Selective killing of cancer cells without the induction of resistance is the holy grail of cancer therapy. TRAIL is an endogenous secreted protein that promotes cell death, and cancer cells are particularly sensitive to this molecule. Unfortunately, some cancer cells evade TRAIL-induced death and develop resistance by rewiring their signaling networks. So et al. took a proteomic approach aimed at kinases, which are key regulators of cell survival and death, and mapped a protein interaction network encompassing kinases that they identified as affecting TRAIL-induced cell death. Modeling information flow through the network revealed potential targets that could be exploited to develop combination therapies with TRAIL to kill cancer cells and prevent resistance.

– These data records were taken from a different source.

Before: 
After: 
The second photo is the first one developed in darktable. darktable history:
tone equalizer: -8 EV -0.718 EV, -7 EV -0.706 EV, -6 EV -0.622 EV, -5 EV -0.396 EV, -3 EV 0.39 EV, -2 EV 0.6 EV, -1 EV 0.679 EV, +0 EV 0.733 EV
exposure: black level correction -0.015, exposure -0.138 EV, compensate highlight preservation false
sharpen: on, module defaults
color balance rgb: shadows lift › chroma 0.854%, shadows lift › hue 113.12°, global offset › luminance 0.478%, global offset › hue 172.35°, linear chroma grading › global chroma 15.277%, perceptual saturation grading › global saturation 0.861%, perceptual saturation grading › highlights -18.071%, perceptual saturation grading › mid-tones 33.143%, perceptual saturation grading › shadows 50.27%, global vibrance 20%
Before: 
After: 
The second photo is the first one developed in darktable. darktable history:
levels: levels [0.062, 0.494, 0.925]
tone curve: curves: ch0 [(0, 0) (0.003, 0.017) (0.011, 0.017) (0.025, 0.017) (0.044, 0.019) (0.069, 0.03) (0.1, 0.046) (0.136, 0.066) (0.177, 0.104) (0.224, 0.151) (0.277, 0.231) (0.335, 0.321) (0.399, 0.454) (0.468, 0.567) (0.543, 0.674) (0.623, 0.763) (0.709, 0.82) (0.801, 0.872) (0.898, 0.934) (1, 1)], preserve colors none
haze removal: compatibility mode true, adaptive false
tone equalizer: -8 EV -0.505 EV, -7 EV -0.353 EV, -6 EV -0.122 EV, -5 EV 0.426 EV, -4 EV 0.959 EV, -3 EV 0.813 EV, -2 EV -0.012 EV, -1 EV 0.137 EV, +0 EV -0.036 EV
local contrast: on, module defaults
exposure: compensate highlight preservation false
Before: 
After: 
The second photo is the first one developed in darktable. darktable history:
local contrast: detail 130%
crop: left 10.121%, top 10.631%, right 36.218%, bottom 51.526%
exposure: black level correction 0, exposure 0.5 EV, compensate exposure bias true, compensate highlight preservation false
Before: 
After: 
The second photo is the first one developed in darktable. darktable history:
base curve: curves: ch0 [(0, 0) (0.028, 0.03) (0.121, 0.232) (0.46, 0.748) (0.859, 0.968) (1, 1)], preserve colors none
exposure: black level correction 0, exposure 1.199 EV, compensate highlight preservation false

Tumor necrosis factor–related apoptosis–inducing ligand (TRAIL) is an endogenous secreted peptide and, in preclinical studies, preferentially induces apoptosis in tumor cells rather than in normal cells. The acquisition of resistance in cells exposed to TRAIL or its mimics limits their clinical efficacy. Because kinases are intimately involved in the regulation of apoptosis, we systematically characterized kinases involved in TRAIL signaling. Using RNA interference (RNAi) loss-of-function and cDNA overexpression screens, we identified 169 protein kinases that influenced the dynamics of TRAIL-induced apoptosis in the colon adenocarcinoma cell line DLD-1. We classified the kinases as sensitizers or resistors or modulators, depending on the effect that knockdown and overexpression had on TRAIL-induced apoptosis. Two of these kinases that were classified as resistors were PX domain–containing serine/threonine kinase (PXK) and AP2-associated kinase 1 (AAK1), which promote receptor endocytosis and may enable cells to resist TRAIL-induced apoptosis by enhancing endocytosis of the TRAIL receptors. We assembled protein interaction maps using mass spectrometry–based protein interaction analysis and quantitative phosphoproteomics. With these protein interaction maps, we modeled information flow through the networks and identified apoptosis-modifying kinases that are highly connected to regulated substrates downstream of TRAIL. The results of this analysis provide a resource of potential targets for the development of TRAIL combination therapies to selectively kill cancer cells.